(Collection entries)

+ + + + +

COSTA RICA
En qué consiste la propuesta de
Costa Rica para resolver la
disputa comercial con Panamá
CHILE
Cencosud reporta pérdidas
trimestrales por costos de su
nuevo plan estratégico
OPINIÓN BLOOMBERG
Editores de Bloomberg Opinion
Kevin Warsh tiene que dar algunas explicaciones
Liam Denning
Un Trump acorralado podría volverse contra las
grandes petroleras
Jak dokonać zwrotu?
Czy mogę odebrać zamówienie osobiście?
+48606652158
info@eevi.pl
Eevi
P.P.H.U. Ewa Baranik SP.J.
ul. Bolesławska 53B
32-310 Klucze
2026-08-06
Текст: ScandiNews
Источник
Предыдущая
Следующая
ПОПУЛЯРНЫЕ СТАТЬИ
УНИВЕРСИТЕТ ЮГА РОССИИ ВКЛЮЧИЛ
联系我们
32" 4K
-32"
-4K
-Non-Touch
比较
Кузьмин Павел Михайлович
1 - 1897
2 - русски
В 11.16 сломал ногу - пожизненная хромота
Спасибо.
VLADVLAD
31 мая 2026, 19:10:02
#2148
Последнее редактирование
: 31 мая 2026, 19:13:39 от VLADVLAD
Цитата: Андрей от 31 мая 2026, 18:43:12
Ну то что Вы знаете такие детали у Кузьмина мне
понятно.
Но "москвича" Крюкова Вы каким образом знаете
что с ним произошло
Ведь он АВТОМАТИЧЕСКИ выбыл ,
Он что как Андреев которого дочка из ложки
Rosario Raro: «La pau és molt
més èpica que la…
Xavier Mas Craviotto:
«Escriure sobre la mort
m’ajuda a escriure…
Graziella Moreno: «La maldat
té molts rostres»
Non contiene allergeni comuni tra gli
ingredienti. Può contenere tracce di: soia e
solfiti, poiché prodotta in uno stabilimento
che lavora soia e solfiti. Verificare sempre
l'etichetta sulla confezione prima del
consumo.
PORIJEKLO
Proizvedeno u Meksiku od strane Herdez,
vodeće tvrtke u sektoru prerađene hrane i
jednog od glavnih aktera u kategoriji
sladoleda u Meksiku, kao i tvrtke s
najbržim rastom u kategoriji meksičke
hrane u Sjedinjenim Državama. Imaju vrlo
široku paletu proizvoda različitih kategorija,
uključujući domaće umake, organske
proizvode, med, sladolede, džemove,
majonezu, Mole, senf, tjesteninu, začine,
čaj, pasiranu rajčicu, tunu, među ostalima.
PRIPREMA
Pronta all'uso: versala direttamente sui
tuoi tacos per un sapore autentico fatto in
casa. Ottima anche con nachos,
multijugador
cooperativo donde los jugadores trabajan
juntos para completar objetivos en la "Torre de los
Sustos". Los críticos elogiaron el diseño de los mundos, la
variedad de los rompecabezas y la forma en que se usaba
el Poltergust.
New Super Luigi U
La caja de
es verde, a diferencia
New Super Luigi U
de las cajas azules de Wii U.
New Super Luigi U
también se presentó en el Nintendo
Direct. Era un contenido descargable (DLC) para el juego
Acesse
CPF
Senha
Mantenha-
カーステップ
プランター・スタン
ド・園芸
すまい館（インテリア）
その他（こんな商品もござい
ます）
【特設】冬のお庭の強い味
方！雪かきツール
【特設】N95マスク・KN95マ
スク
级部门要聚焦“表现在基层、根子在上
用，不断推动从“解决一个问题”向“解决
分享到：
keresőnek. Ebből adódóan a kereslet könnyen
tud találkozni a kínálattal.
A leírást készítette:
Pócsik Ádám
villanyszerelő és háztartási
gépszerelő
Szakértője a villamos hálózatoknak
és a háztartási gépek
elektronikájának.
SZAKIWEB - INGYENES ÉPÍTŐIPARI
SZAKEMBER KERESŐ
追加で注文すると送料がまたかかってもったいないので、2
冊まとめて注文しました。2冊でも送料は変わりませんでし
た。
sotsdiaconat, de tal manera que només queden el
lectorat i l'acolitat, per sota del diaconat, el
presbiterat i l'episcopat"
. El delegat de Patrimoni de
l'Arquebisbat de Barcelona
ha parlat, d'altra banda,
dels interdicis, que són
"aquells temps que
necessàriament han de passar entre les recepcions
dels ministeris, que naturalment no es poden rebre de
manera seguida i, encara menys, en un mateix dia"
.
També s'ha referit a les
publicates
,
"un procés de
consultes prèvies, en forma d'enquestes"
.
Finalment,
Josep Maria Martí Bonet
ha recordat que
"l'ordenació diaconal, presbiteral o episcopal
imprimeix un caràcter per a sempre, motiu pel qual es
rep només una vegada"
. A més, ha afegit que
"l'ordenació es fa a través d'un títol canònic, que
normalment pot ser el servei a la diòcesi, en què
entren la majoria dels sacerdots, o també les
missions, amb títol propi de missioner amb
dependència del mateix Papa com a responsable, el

+ + + + +

Once you find the line with "villanyszerelő és háztartási" above, print it and every line after it up to and including the line with "lectorat i l'acolitat, per", exactly as written and nothing else.

villanyszerelő és háztartási
gépszerelő
Szakértője a villamos hálózatoknak
és a háztartási gépek
elektronikájának.
SZAKIWEB - INGYENES ÉPÍTŐIPARI
SZAKEMBER KERESŐ
追加で注文すると送料がまたかかってもったいないので、2
冊まとめて注文しました。2冊でも送料は変わりませんでし
た。
sotsdiaconat, de tal manera que només queden el
lectorat i l'acolitat, per sota del diaconat, el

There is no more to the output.